In Belgien werden 90 Prozent des Bildungshaushaltes für Personalkosten ausgeben. Das ist deutlich mehr als in den anderen europäischen Ländern. Doch bevor man das bewertet, muss man sagen, dass der OECD-Bericht Belgien im Allgemeinen als Ganzes betrachtet, trotz der unterschiedlichen Bildungssysteme in den drei Gemeinschaften des Landes. Unterricht ist ja Gemeinschaftsmaterie.
Im internationalen Vergleich gibt Belgien überdurchschnittlich viel Geld für Bildung aus, sowohl in der Pflichtschulbildung als auch in der Hochschulbildung. Die OECD kommt daher zum Schluss, dass unsere Lehrer gut bezahlt werden. Belgien liegt unter den untersuchten Ländern an fünfter Stelle, was die Lehrergehälter anbelangt. Nur die Schweiz, Österreich, Deutschland und Slowenien gehen uns voraus.
Die Anzahl der Stunden, die unsere Lehrer vor der Klasse stehen, ist mit 700 Stunden pro Jahr jedoch unterdurchschnittlich, sagt der OECD-Bericht. Die Anzahl der Stunden in der Klasse nimmt mit zunehmendem Alter der Schüler zudem ab. Der OECD-Bildungsexperte Marc Van Damme ist daher der Ansicht, dass die Klassen größer sein sollten und dass die Lehrer mehr Stunden unterrichten sollten. Das hat bereits für eine kritische Reaktion von Seiten der christlichen Lehrergewerkschaft in Flandern gesorgt. Sie bedauert, dass so "erneut der Eindruck entsteht, ein Lehrer arbeite zu wenig für den Lohn, den er erhält".
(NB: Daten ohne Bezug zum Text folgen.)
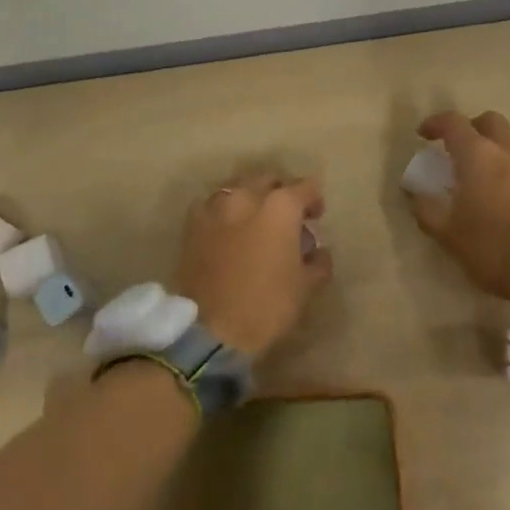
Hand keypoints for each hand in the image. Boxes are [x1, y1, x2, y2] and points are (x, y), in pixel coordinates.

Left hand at [170, 170, 332, 356]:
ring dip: (251, 197)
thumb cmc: (266, 305)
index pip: (305, 187)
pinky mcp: (192, 223)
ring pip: (239, 188)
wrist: (210, 329)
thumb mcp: (305, 287)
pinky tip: (229, 229)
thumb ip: (317, 262)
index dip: (314, 200)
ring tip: (255, 221)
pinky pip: (214, 205)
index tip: (316, 217)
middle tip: (287, 216)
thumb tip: (317, 251)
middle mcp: (247, 195)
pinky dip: (225, 211)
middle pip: (269, 179)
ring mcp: (216, 206)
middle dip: (281, 192)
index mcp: (281, 206)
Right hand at [405, 110, 509, 304]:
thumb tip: (416, 193)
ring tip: (488, 170)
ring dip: (497, 145)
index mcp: (478, 155)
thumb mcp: (448, 235)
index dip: (435, 123)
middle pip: (490, 121)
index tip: (424, 134)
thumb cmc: (494, 248)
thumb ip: (427, 209)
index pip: (453, 122)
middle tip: (459, 149)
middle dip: (471, 128)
Die Gewerkschaft erinnert an die jüngste Studie, die die flämische Bildungsministerin Hilde Crevits auf Ersuchen der Sozialpartner in Auftrag gegeben hatte. Laut dieser Studie arbeiten die Lehrer durchschnittlich 41 Stunden und 30 Minuten pro Woche, gerechnet über ein ganzes Kalenderjahr (einschließlich der Ferienzeiten). Das heißt: nicht nur in der Schule, sondern auch abends, am Wochenende und in den Schulferien zu Hause.
Die Gewerkschaft bewertet die von der OECD angegebenen Zahlen als irreführend. Die hier als Durchschnittswerte angegebene Realität entspreche nicht der Realität der täglichen Arbeit. Das Fazit der Generalsekretärin der christlichen Lehrergewerkschaft Marianne Coopman lautet wir folgt: "Um die Zukunft zu verbessern, brauchen wir eine differenziertere Debatte".
Die OECD-Studie gibt auch Einblicke in Lohnunterschiede und Beschäftigungschancen von Absolventen. Demnach führt ein höheres Diplom zu einer höheren Beschäftigungschance in Belgien, was nicht für alle OECD-Mitgliedstaaten gilt. Von den 25- bis 34-Jährigen mit einem Bachelordiplom arbeiten etwa 85 Prozent. Bei einem Master-Abschluss sind es fast 90 Prozent und für Doktoranden noch einige Prozentpunkte mehr.
Interessant ist, dass der Lohnunterschied zwischen einer Person mit einem Mittelschuldiplom und einer Person mit einem Master-Abschluss in Belgien bemerkenswert gering ist. In Ländern wie den USA und Frankreich verdient jemand mit einem Master-Abschluss leicht das Doppelte. In Belgien ist das eher auf die Hälfte mehr begrenzt.